§ **WORK REQUIRED**:
Copy each line exactly, starting with the one that contains "121 624 37.55" and stopping after the last line of the material below, with nothing else.

§ **INPUT DATA**:

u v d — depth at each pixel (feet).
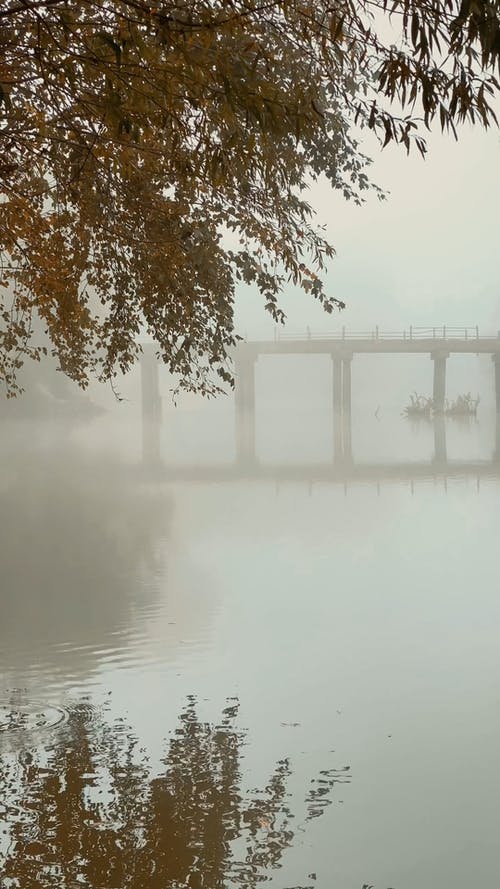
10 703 28.48
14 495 79.51
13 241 29.07
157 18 18.22
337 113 31.40
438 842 20.01
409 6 17.53
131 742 25.41
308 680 30.58
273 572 47.91
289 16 22.25
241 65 19.76
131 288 32.89
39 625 37.29
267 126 20.56
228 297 31.58
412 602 41.19
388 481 88.22
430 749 24.82
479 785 22.72
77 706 28.19
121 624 37.55
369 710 27.76
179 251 29.63
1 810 21.40
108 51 19.84
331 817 21.11
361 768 23.68
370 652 33.65
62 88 22.16
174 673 31.37
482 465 101.40
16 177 28.60
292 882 18.38
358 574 47.29
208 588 44.19
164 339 32.99
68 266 30.73
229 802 21.81
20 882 18.28
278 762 24.09
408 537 57.98
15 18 21.38
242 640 35.14
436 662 32.40
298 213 31.37
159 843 19.75
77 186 28.07
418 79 18.11
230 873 18.65
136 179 28.55
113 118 19.71
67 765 23.89
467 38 17.63
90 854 19.40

§ **FINAL ANSWER**:
121 624 37.55
369 710 27.76
179 251 29.63
1 810 21.40
108 51 19.84
331 817 21.11
361 768 23.68
370 652 33.65
62 88 22.16
174 673 31.37
482 465 101.40
16 177 28.60
292 882 18.38
358 574 47.29
208 588 44.19
164 339 32.99
68 266 30.73
229 802 21.81
20 882 18.28
278 762 24.09
408 537 57.98
15 18 21.38
242 640 35.14
436 662 32.40
298 213 31.37
159 843 19.75
77 186 28.07
418 79 18.11
230 873 18.65
136 179 28.55
113 118 19.71
67 765 23.89
467 38 17.63
90 854 19.40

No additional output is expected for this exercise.